Records shown:

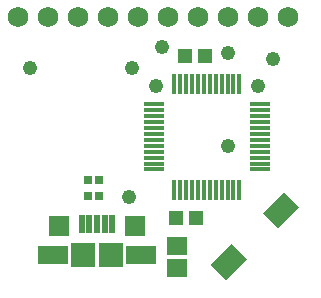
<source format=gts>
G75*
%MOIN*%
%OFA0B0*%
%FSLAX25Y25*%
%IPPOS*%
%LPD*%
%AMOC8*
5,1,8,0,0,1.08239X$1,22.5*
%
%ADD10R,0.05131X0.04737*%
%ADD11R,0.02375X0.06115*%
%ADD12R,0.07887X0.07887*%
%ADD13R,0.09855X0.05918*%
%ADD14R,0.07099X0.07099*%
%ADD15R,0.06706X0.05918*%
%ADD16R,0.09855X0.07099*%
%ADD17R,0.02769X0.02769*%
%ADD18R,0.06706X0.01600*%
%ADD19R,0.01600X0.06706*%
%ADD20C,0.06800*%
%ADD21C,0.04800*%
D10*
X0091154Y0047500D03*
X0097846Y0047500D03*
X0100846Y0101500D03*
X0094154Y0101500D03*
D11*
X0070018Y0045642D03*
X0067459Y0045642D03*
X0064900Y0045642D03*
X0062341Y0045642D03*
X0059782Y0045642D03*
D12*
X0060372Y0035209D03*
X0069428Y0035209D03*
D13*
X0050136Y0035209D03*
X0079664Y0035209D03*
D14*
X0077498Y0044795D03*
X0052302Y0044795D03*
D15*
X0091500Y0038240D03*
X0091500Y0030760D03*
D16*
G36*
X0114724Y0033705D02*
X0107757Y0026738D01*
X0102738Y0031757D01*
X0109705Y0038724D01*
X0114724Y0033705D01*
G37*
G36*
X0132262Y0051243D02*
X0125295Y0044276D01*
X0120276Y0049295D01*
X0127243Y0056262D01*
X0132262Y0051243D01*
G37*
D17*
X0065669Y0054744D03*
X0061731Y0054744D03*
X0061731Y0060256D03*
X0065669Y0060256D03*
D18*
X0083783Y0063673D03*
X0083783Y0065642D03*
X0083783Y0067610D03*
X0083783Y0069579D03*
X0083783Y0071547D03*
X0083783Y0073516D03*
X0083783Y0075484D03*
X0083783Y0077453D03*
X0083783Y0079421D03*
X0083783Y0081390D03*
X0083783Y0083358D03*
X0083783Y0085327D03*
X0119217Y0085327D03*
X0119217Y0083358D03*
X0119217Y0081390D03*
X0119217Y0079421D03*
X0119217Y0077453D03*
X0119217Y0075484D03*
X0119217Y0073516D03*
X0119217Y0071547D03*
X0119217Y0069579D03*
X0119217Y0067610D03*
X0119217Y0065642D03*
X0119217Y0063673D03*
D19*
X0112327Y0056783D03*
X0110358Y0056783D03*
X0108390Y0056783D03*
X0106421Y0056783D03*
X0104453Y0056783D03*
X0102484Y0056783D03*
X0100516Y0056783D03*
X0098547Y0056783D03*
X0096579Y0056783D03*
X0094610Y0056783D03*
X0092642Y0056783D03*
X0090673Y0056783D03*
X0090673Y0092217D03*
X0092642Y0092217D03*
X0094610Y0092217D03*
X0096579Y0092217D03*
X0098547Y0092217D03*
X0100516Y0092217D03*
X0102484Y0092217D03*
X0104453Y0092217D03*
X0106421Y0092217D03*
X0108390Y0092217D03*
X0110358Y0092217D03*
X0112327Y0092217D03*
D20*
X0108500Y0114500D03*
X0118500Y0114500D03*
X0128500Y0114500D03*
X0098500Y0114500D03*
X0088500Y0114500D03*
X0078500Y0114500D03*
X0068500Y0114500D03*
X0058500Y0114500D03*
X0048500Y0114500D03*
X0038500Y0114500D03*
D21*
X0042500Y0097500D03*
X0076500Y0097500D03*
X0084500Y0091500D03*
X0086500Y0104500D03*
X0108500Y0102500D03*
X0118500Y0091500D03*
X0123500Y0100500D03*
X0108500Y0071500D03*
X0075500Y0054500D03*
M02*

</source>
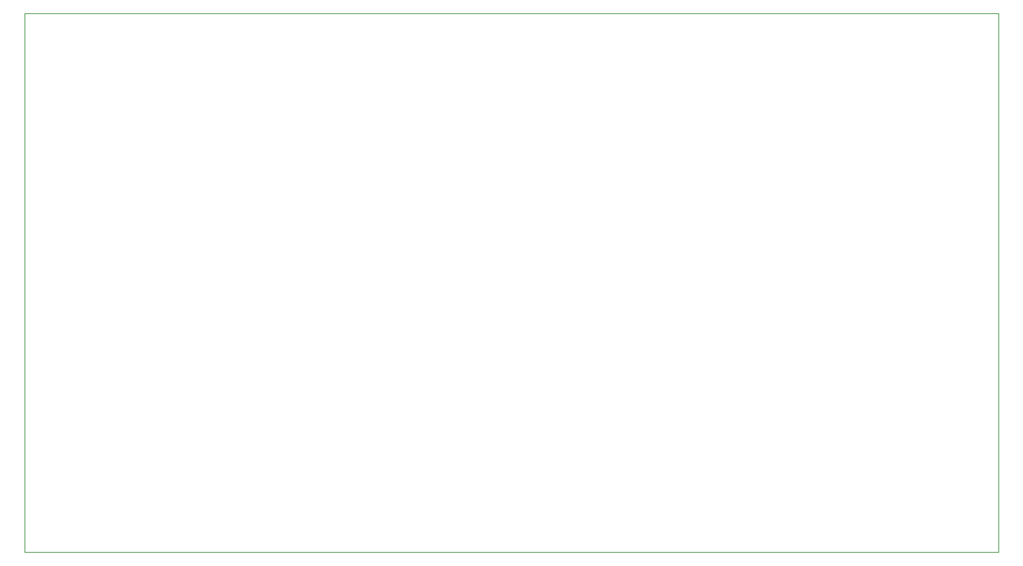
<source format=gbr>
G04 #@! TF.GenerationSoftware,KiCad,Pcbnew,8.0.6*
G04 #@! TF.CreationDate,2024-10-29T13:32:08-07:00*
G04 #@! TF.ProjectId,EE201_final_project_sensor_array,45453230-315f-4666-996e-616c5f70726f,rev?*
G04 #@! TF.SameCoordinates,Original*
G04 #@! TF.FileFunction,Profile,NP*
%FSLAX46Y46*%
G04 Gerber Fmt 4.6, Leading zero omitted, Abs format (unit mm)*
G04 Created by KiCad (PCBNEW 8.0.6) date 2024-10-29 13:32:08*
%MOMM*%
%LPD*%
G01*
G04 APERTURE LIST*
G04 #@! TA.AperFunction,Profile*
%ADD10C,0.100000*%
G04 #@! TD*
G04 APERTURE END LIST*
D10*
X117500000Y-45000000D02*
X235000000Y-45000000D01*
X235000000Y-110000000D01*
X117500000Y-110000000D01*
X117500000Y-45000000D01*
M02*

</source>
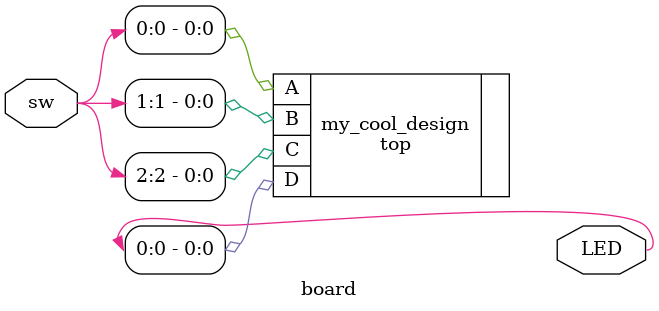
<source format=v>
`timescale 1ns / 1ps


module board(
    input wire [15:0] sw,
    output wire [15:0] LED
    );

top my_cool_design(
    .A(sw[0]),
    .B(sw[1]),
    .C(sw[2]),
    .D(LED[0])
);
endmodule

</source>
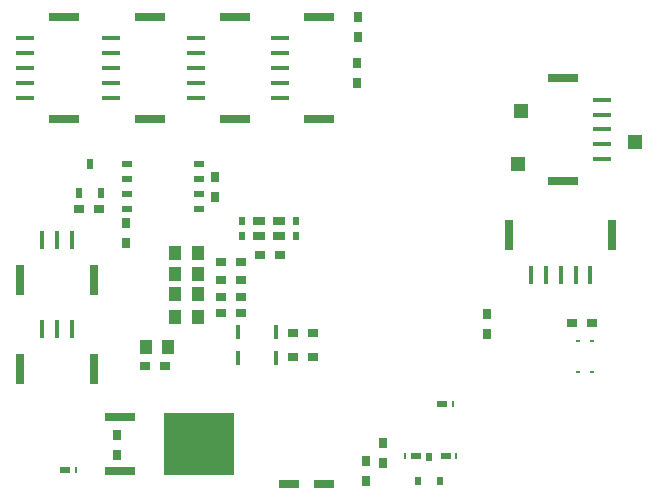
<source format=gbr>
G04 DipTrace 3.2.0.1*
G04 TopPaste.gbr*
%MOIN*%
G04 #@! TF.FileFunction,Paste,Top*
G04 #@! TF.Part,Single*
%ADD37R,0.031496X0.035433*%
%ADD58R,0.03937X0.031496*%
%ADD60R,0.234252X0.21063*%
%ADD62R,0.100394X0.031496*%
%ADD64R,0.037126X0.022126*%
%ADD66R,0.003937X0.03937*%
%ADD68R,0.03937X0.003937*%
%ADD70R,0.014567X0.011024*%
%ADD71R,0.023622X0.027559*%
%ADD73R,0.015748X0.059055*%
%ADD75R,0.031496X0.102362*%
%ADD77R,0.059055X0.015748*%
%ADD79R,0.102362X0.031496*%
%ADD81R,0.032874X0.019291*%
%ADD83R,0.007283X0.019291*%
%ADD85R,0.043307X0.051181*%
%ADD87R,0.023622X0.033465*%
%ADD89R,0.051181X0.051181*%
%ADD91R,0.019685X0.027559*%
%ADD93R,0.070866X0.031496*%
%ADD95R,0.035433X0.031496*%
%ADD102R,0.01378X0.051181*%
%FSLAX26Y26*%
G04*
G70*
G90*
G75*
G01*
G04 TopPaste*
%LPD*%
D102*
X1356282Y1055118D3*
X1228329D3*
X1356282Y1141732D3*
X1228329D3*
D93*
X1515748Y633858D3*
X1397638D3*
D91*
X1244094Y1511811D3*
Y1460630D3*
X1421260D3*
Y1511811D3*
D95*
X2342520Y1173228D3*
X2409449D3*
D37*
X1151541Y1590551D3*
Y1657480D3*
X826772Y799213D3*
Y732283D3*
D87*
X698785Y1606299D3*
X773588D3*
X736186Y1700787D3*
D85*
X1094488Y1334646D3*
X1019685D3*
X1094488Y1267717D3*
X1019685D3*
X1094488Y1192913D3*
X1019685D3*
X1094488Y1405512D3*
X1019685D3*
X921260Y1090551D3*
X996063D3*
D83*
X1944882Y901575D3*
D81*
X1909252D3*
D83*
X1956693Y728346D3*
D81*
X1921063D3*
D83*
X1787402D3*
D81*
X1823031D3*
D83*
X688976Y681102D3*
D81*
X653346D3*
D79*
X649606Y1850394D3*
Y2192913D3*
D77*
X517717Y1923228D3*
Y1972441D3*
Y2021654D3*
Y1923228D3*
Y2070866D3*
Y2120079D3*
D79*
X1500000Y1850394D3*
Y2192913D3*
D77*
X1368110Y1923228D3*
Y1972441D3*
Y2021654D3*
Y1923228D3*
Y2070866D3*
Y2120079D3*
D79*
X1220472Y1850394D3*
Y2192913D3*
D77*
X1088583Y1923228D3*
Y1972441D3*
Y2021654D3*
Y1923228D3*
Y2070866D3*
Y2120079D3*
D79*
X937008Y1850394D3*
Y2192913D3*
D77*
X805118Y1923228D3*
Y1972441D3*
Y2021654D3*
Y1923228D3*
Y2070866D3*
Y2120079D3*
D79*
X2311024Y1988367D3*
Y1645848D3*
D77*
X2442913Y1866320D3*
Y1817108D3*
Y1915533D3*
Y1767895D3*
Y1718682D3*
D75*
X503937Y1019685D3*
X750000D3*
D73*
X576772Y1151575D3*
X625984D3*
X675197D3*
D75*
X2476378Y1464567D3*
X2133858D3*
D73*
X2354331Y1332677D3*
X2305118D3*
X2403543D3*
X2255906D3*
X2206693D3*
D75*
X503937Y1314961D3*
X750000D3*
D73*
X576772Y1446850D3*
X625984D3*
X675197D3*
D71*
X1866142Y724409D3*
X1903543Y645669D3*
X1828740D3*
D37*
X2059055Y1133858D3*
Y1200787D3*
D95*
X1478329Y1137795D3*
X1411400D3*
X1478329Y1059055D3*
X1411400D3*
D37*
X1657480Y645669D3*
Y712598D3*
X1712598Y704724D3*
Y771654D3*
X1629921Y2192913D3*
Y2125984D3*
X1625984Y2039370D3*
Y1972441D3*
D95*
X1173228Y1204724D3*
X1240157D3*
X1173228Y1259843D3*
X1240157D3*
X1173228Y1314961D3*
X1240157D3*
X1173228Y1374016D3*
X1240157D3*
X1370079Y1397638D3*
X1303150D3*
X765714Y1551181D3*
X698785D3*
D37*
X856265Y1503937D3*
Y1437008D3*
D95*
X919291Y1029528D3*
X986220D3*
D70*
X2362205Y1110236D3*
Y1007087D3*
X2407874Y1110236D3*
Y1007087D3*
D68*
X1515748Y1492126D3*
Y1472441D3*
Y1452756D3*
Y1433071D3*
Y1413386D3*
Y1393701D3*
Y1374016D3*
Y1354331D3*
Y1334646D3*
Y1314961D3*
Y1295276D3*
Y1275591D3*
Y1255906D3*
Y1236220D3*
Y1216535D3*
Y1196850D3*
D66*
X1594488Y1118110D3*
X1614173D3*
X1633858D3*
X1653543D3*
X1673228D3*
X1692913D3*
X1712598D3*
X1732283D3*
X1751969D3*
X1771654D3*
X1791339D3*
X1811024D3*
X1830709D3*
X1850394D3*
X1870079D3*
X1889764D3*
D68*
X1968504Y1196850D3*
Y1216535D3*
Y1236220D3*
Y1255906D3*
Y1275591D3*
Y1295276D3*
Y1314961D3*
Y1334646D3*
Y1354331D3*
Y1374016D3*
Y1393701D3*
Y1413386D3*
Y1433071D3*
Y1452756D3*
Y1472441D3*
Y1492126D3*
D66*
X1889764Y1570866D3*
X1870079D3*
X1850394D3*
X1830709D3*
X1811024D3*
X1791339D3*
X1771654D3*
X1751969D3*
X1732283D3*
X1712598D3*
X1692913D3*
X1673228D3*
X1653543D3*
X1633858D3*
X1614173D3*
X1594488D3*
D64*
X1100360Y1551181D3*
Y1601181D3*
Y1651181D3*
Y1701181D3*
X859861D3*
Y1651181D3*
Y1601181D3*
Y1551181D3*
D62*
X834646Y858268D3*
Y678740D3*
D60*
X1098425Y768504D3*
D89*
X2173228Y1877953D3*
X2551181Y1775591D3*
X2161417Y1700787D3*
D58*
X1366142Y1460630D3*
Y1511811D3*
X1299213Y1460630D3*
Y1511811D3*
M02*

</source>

...

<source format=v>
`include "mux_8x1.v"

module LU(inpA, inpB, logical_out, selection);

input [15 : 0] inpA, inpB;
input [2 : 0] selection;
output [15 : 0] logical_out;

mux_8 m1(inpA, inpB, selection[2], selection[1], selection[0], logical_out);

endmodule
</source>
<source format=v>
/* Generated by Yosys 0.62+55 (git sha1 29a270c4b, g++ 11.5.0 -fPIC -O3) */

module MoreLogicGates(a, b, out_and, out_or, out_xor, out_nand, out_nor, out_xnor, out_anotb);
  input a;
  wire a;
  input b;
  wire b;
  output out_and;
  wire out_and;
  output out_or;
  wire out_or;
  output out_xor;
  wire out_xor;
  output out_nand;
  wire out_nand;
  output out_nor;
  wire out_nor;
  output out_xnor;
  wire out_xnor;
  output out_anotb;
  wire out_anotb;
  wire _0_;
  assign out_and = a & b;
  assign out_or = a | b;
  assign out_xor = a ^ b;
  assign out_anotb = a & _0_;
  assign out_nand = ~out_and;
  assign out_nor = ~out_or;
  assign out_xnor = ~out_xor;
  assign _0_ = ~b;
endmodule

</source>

...

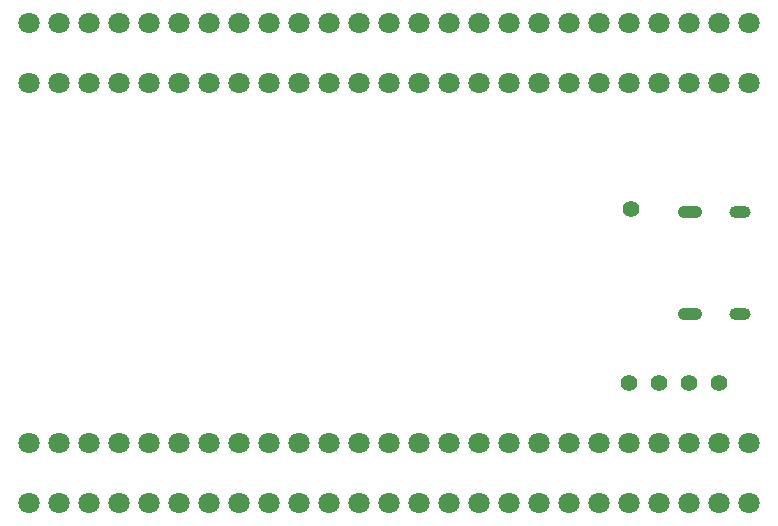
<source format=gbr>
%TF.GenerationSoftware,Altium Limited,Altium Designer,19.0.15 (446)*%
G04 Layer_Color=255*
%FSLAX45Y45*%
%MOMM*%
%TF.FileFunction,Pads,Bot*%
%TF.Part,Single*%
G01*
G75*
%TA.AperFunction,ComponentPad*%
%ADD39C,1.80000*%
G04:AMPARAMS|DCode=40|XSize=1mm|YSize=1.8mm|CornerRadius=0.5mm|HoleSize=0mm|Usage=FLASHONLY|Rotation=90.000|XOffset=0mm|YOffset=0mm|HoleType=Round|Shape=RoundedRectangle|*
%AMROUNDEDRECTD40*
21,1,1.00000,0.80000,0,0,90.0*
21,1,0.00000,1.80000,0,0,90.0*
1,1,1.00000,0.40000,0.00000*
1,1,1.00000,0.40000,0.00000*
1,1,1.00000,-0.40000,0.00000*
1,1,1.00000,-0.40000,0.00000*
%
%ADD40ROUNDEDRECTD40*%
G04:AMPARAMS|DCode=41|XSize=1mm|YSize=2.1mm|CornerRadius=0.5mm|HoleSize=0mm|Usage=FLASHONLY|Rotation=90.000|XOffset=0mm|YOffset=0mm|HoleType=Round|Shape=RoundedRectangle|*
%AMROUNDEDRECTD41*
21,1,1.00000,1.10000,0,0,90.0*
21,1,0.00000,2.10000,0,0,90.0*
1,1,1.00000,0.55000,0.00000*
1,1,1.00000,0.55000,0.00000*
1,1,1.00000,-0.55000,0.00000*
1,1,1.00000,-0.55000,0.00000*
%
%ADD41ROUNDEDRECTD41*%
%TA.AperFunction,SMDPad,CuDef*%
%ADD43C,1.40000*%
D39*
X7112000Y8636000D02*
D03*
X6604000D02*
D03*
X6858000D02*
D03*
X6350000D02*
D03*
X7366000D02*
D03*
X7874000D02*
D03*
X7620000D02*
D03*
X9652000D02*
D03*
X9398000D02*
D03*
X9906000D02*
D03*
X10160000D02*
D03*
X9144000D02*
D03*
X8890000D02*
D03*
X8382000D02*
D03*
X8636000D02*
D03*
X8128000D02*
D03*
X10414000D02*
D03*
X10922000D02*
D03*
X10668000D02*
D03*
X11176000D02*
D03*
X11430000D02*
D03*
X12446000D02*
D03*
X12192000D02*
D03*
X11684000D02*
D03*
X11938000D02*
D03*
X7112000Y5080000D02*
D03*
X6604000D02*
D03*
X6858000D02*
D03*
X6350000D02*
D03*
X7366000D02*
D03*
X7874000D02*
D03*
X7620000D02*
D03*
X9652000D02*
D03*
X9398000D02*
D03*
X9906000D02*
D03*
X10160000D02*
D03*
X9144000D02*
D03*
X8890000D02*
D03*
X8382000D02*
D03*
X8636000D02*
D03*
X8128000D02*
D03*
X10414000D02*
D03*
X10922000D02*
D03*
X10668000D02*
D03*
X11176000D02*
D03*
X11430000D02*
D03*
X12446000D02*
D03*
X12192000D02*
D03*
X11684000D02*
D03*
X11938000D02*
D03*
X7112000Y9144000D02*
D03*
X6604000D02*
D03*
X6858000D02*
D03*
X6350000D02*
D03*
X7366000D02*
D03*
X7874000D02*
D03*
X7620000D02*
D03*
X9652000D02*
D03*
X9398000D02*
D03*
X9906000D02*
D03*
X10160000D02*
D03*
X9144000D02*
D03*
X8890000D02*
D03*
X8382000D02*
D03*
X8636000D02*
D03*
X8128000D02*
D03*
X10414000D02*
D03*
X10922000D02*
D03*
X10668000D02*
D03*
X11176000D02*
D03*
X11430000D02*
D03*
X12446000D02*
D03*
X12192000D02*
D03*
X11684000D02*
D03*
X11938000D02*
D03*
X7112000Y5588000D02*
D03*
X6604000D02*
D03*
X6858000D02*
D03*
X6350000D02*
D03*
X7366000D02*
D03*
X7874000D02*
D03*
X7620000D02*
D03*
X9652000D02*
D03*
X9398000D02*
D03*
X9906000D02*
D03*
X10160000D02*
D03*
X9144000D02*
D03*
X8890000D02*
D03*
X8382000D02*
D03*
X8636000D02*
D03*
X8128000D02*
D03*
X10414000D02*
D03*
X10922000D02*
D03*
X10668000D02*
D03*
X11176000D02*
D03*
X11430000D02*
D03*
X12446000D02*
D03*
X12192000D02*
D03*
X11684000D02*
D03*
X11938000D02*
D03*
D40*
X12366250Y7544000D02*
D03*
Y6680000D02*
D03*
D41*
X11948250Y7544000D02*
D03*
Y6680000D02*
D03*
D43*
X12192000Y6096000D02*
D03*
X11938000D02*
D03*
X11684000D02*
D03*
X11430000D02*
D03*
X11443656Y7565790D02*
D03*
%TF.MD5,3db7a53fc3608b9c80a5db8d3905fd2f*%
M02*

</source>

Job:
Find the lines of the material that contain the word "AperFunction" and report only how many there are.

Answer section:
3